◆ Excerpt provided
From 55a20ee7804ab64ac90bcdd4e2868a42829e2784 Mon Sep 17 00:00:00 2001
From: Yinghai Lu <yinghai@kernel.org>
Date: Mon, 15 Apr 2013 22:23:47 -0700
Subject: x86, kdump: Retore crashkernel= to allocate under 896M

Vivek found old kexec-tools does not work new kernel anymore.

So change back crashkernel= back to old behavoir, and add crashkernel_high=
to let user decide if buffer could be above 4G, and also new kexec-tools will
be needed.

-v2: let crashkernel=X override crashkernel_high=
    update description about _high will be ignored by crashkernel=X
-v3: update description about kernel-parameters.txt according to Vivek.

Signed-off-by: Yinghai Lu <yinghai@kernel.org>
Link: http://lkml.kernel.org/r/1366089828-19692-4-git-send-email-yinghai@kernel.org
Acked-by: Vivek Goyal <vgoyal@redhat.com>
Signed-off-by: H. Peter Anvin <hpa@linux.intel.com>
---
 Documentation/kernel-parameters.txt | 13 +++++++++++--
 arch/x86/kernel/setup.c             | 24 +++++++++++++++++++-----
 include/linux/kexec.h               |  2 ++
 kernel/kexec.c                      |  9 +++++++++
 4 files changed, 41 insertions(+), 7 deletions(-)

(limited to 'arch/x86')

diff --git a/Documentation/kernel-parameters.txt b/Documentation/kernel-parameters.txt
index cff672da2486..709eb3edc6b2 100644
--- a/Documentation/kernel-parameters.txt
+++ b/Documentation/kernel-parameters.txt
@@ -603,9 +603,16 @@ bytes respectively. Such letter suffixes can also be entirely omitted.

◆ Problem set
1. Can you restate the patch word for word, from "Signed-off-by: Yinghai Lu" to "insertions(+), 7 deletions(-)"?
2. Answer these questions about the patch:
(a) Who is listed in the Acked-by line?
(b) What new kernel parameter is added to let the user decide whether the buffer could be above 4G?
(c) How many files changed, and how many insertions and deletions were there?
The records stand apart from the patch and are separate material.

◆ Data shown
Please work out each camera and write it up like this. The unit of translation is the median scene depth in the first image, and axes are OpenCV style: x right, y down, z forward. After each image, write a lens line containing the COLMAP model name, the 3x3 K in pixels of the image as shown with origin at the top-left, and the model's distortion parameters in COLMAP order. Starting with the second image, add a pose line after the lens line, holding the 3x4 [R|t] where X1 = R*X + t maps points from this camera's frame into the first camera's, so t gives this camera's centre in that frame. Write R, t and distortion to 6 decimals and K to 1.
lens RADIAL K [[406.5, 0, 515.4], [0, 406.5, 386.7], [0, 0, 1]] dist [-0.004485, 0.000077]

==

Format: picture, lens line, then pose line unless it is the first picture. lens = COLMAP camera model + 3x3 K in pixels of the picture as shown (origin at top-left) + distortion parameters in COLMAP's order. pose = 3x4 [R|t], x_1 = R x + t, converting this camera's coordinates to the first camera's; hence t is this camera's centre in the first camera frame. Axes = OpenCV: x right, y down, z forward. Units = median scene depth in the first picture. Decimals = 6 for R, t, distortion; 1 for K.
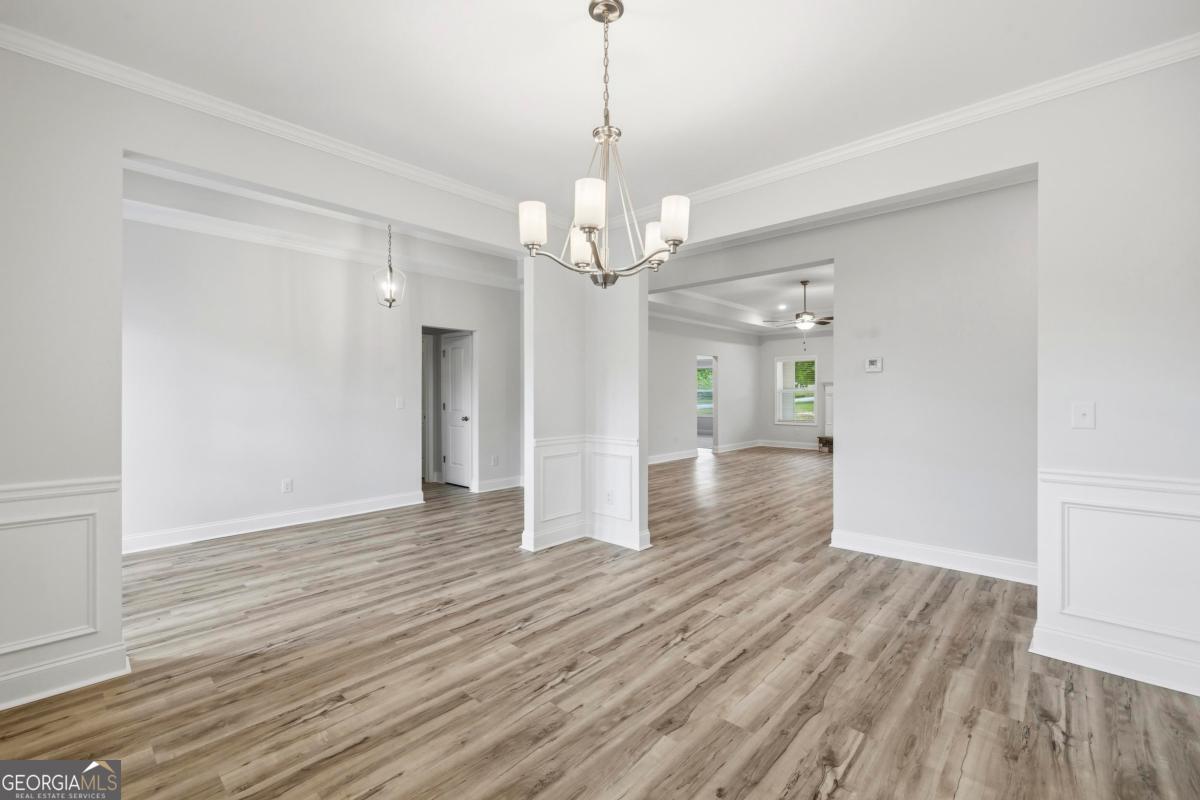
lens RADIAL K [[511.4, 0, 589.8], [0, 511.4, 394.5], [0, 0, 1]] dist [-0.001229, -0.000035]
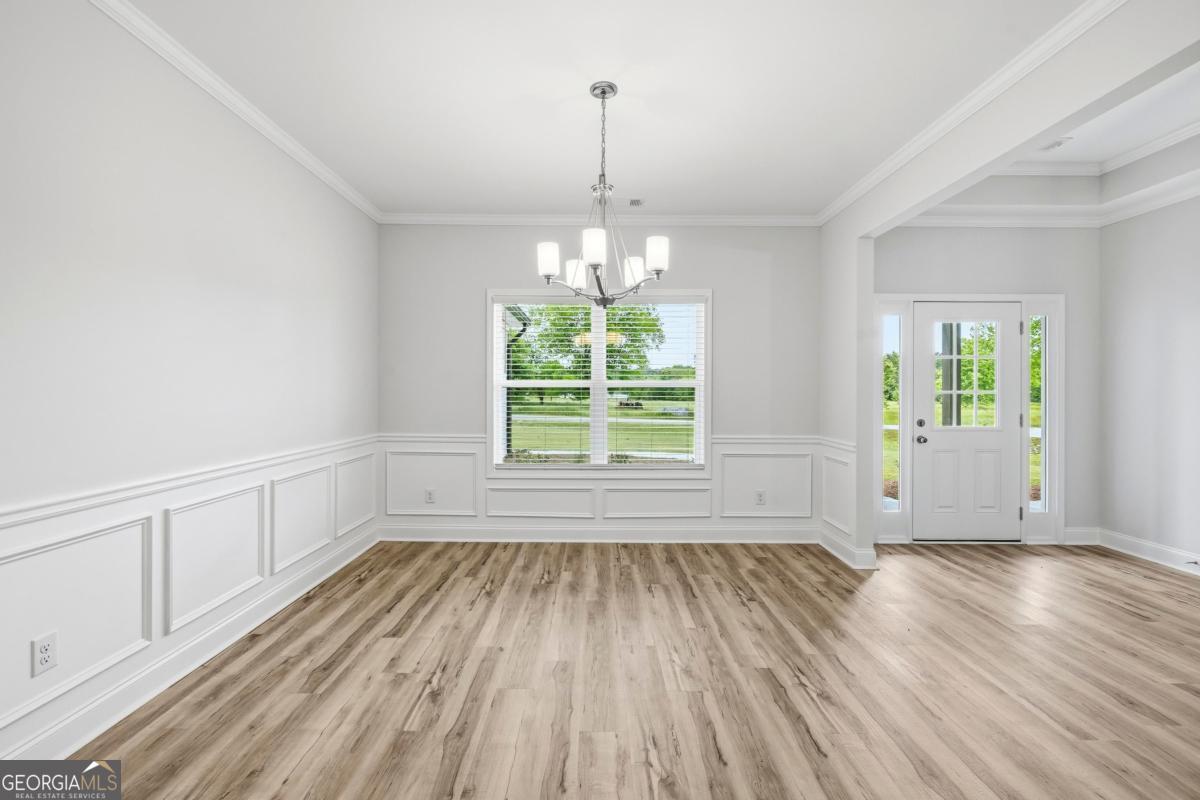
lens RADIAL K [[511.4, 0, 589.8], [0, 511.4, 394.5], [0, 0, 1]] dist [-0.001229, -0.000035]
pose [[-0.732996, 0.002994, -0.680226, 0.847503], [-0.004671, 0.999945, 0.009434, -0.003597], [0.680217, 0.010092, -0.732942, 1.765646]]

◆ Task responses
1.
Signed-off-by: Yinghai Lu <yinghai@kernel.org>
Link: http://lkml.kernel.org/r/1366089828-19692-4-git-send-email-yinghai@kernel.org
Acked-by: Vivek Goyal <vgoyal@redhat.com>
Signed-off-by: H. Peter Anvin <hpa@linux.intel.com>
---
 Documentation/kernel-parameters.txt | 13 +++++++++++--
 arch/x86/kernel/setup.c             | 24 +++++++++++++++++++-----
 include/linux/kexec.h               |  2 ++
 kernel/kexec.c                      |  9 +++++++++
 4 files changed, 41 insertions(+), 7 deletions(-)

2.
(a) Vivek Goyal <vgoyal@redhat.com>
(b) crashkernel_high=
(c) 4 files changed, with 41 insertions and 7 deletions.